夫「家のことはちゃんとして」のひと言に、普段は温厚な妻は…
そんな夫婦にある日、大騒動。香織さんがパートに出た日、夜から長男の塾があることを忘れていたといいます。帰りは夜9時を回るため、毎回小さなお弁当を持たせているのだとか。大急ぎで準備をしたあと、さらに次男はサッカーの練習に。香織さん、その付き添いで外出。帰宅は夜の8時を回っていたといいます。そこにはすでに帰宅していた健太さん。ちょっと不機嫌な顔をしていたといいます。
――皿くらい洗っておけよ、疲れて帰ってきてその状態だと、余計疲れるわ
大急ぎでお弁当を作ったままの台所。それをみて舌打ちをしながらネクタイを外す健太さん。
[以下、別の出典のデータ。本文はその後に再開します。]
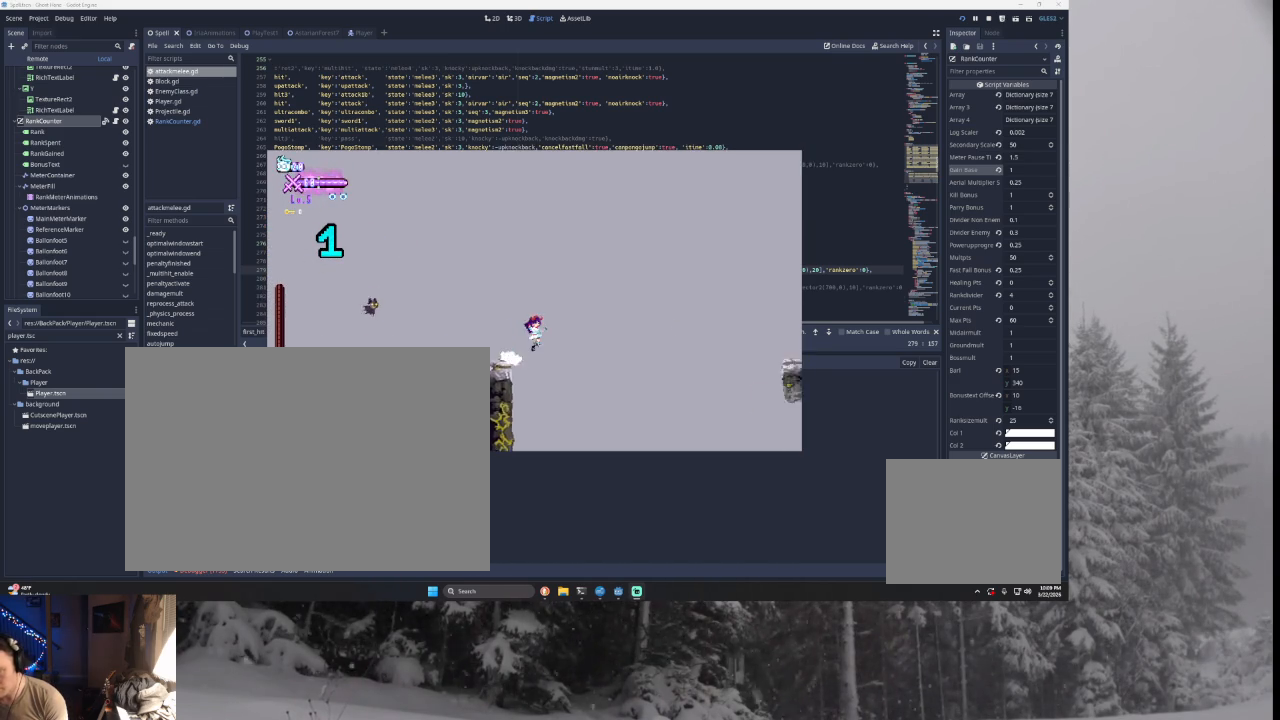
{"buttons": [], "left_stick": "right", "right_stick": "center", "events": [[100, "TRIANGLE", "up"], [400, "TRIANGLE", "down"], [500, "TRIANGLE", "up"]]}
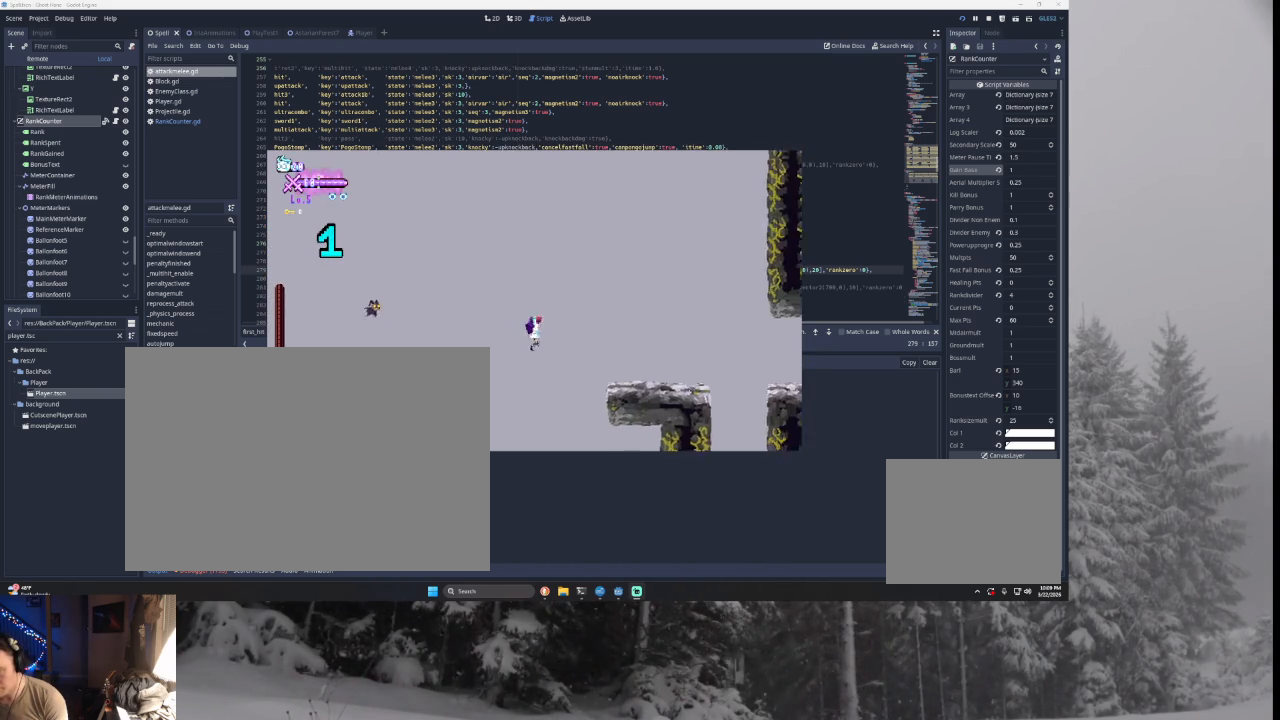
{"buttons": ["TRIANGLE"], "left_stick": "right", "right_stick": "center", "events": [[433, "TRIANGLE", "down"]]}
――家事くらいちゃんとしてよ。俺より家にいるんだからさ
――晩飯はなに?
健太さん、不機嫌に聞いたところで、香織さんはブチ切れます
――子どもじゃないんだから、散らかっていたら片付けたらいいでしょ!
――家事も子育ても丸投げのくせに。家のこと、ちゃんとしてほしいなら、もっと稼いできてよ!
あまりの剣幕に健太さんも次男も目をまん丸にして仰天。
――いままで溜めに溜めたストレスが一気に出ちゃいました……
温厚であまり怒るイメージのないという香織さん。そんな妻の見たことのない顔に少しは反省をしたのでしょう。健太さんも、さらには子どもたちも、以前よりも家のことを手伝うようになったといいます。
東京都産業労働局が既婚・と内在筋緒の女性パートタイム労働者に聞いた『いわゆる「年収の壁」に関する都民意識調査』によると、40代では週「15時間勤務未満」が55.9%。「週15~20時間未満」が10.9%、「20~25時間未満」が6.9%、「25~30時間未満」が5.8%、「30~35時間未満」が8.3%、「35時間以上」が12.2%。また「意識して扶養の範囲で働いている」が40代では47.3%。一方で「すでに壁を超えている」は37.9%でした。
また「壁を意識せずに働くことができたら、年収であとどの程度働きたいか」の問いに対しては、40代で「10万円未満」が48.3%、「10万~20万円未満」が22.0%、「20万~30万円未満」が13.2%、「30万~50万円未満」が9.8%。「100万円以上」は4.4%でした。
そして「配偶者との家事や育児等の役割分担は?」に対しては、「自分がほぼすべて負担」が52.0%、「分担しているが自分の割合が大きい」が27.5%で、「家事や育児は妻まかせ」という傾向が強いことがわかります。
年収の壁を意識して働くケースが多い、子育て世帯のパート妻。それが本意か不本意かは、夫の稼ぎ次第という一面も。健太さんの給与は、月収で40万円、年収で650万円。厚生労働省の調査によると、40代前半・大卒サラリーマンの平均月収は月42.4万円、年収704.1万円。健太さん、わずかながら平均を下回っています。
「夫がもっと稼いでくれたらパートになんか出なくてもいいのに」と思うときもあれば、「家事や子育てを手伝ってくれたらもっと稼げるのに」と思うときもあり、夫とは違うストレスを抱えているパート妻。夫も「俺のほうが稼いでいるんだから」と思う気持ちもわからなくもないですが、まずは妻の苦労を理解する姿勢が必要です。